DigiOutsource has been developing and maintaining software and IT systems, running client operations and manning a contact centre for leading online gaming sites around the world for several years. Now with a local staff complement of around 1,500 and a turnover in the hundreds of millions, the company is described as ‘the biggest SA success story you’ve never heard of’.
DigiOutsource CEO David Stevenson says the company was born of a matrix of local outsource firms, who elected to keep their base in South Africa some years ago.
“South Africa has highly skilled and talented resources at a cost to company more competitive than in many countries elsewhere in the world. When we first chose to keep our base in Cape Town, it was because we liked South Africa and not because other options were more expensive. If you go back 15 years, this was a high margin low cost business, so the business could have been set up anywhere. Now, it’s a low margin high cost business like any mature industry, and the dynamic has changed and where you set up the business is a key factor,” says Stevenson.

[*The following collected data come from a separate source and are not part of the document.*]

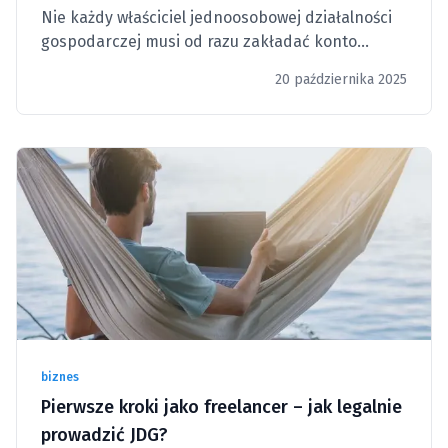
Nie każdy właściciel jednoosobowej działalności
gospodarczej musi od razu zakładać konto
firmowe. Część przedsiębiorców zaczyna z
20 października 2025
prostymi rozliczeniami, często korzystając z
prywatnego rachunku.
biznes
Pierwsze kroki jako freelancer – jak legalnie
prowadzić JDG?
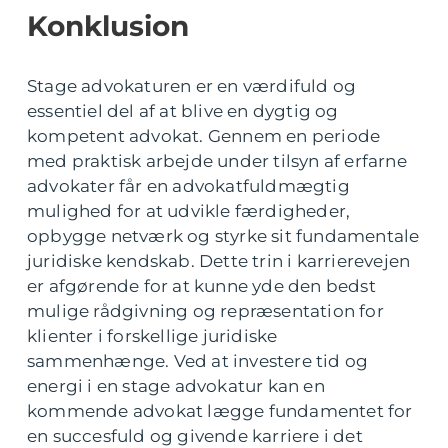
Konklusion
Stage advokaturen er en værdifuld og
essentiel del af at blive en dygtig og
kompetent advokat. Gennem en periode
med praktisk arbejde under tilsyn af erfarne
advokater får en advokatfuldmægtig
mulighed for at udvikle færdigheder,
opbygge netværk og styrke sit fundamentale
juridiske kendskab. Dette trin i karrierevejen
er afgørende for at kunne yde den bedst
mulige rådgivning og repræsentation for
klienter i forskellige juridiske
sammenhænge. Ved at investere tid og
energi i en stage advokatur kan en
kommende advokat lægge fundamentet for
en succesfuld og givende karriere i det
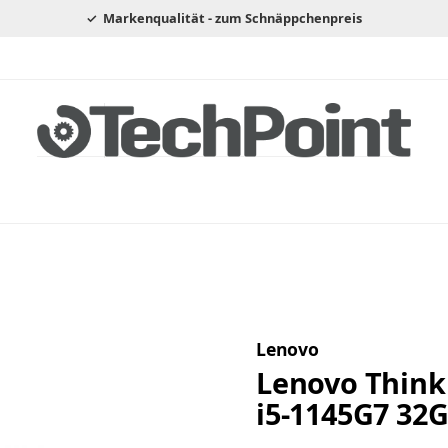
Markenqualität - zum Schnäppchenpreis
Lenovo
Lenovo Think
i5-1145G7 32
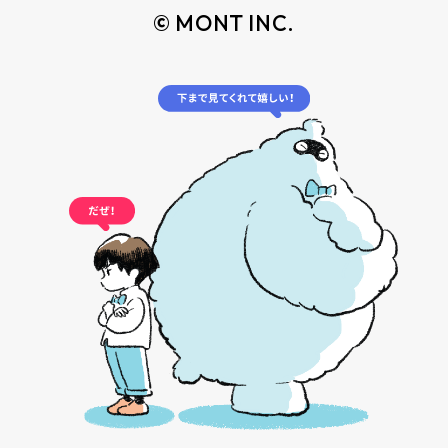
© MONT INC.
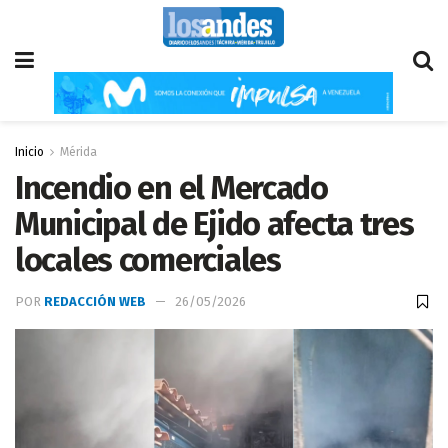
Inicio
Mérida
Incendio en el Mercado
Municipal de Ejido afecta tres
locales comerciales
POR
REDACCIÓN WEB
26/05/2026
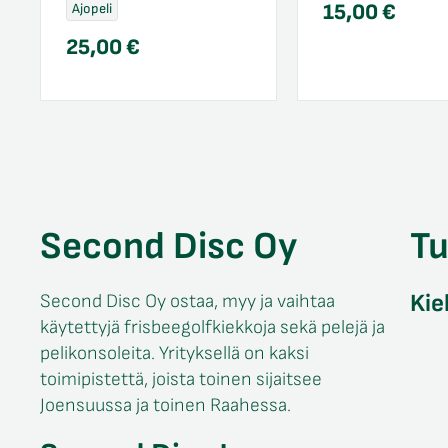
15,00
€
Ajopeli
25,00
€
Second Disc Oy
T
Kie
Second Disc Oy ostaa, myy ja vaihtaa
käytettyjä frisbeegolfkiekkoja sekä pelejä ja
pelikonsoleita. Yrityksellä on kaksi
toimipistettä, joista toinen sijaitsee
Joensuussa ja toinen Raahessa.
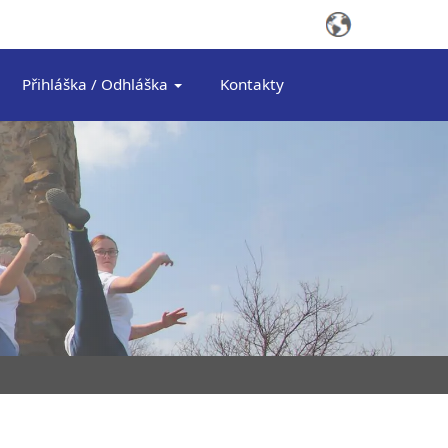
Přihláška / Odhláška
Kontakty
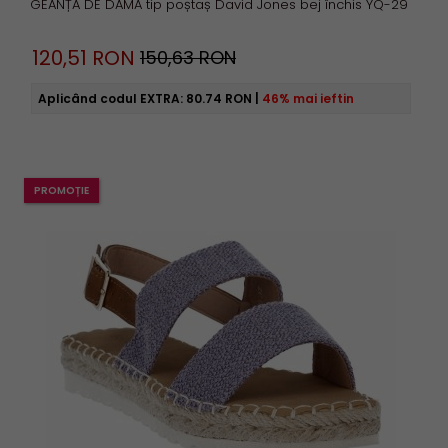
GEANȚĂ DE DAMĂ tip poștaș David Jones bej închis YQ-29
120,
51
RON
150,63 RON
Aplicând codul EXTRA:
80.74 RON
|
46% mai ieftin
PROMOȚIE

The South African work ethic is excellent, says DigiOutsource, and South Africans tend to be flexible on shifts and working hours, which is necessary when servicing clients across time zones. In addition, the fact that the company’s hub and staff apartments are situated in a prime location in Cape Town serve as a drawcard to international employees, who bring essential foreign language skills to the business.
In a highly competitive sector, DigiOutsource must attract young graduates fluent in global languages to serve gaming customers around the world. The company has on its payroll professionals fluent in French, Italian, German, Spanish, Portuguese, Czech, Polish, Danish, Swedish, Finnish, and Russian, as well as staff originating from the Americas and Australasia. “We offer a turnkey service to our business partners, supporting any language and culture that they want, and this is why they give us the business. If we couldn’t serve certain territories, we’d find them starting to look at other partners elsewhere in the world.”
DigiOutsource recruits between 300 – 400 new foreign employees each year, a task which can prove challenging in the face of stringent visa requirements.
“It can take up to six months for a visa application to be approved, during which time our new recruit must be based at our office and transit centre in London,” says Stevenson. “Running this London office increases our cost of doing business and means we must allocate resources there which we could deploy more effectively in South Africa. He says that while the customer-facing language specialists are crucial to DigiOutsource’s ability to service its international clients, it should be noted that each language specialist is backed by scores of local professionals in admin, support, risk and fraud management, technical and software development roles.
“In addition to hundreds of local jobs created, our monthly wage bill is around R40 million, and this goes back into this economy. Add our bonus month at the end of the year and you’re looking at over half a billion rand in wages that we are ploughing back into the economy. The harder it becomes for us to bring in foreign language skills, the harder it would be to service our clients effectively and the greater the risk of this money moving to Eastern Europe or wherever else a client might decide to move its back offices,” Stevenson says.
While DigiOutsource recognises the need to drive South African employment, it believes the government could take a more flexible approach to work visas to support international firms generating local revenue. “The government could look more closely at businesses bringing in foreign skills and ask ‘what are you doing?’ If you looked at our business and saw what we contribute to employment and the fiscus in terms of salaries, you would recognise that even though we are global facing, we aren’t taking jobs away from local people,” Stevenson notes. “In our case, we have a certain number of foreign-language frontline staff, but many more local support staff behind the scenes. The moment you start driving the language skills away, you also start shifting the support jobs away.”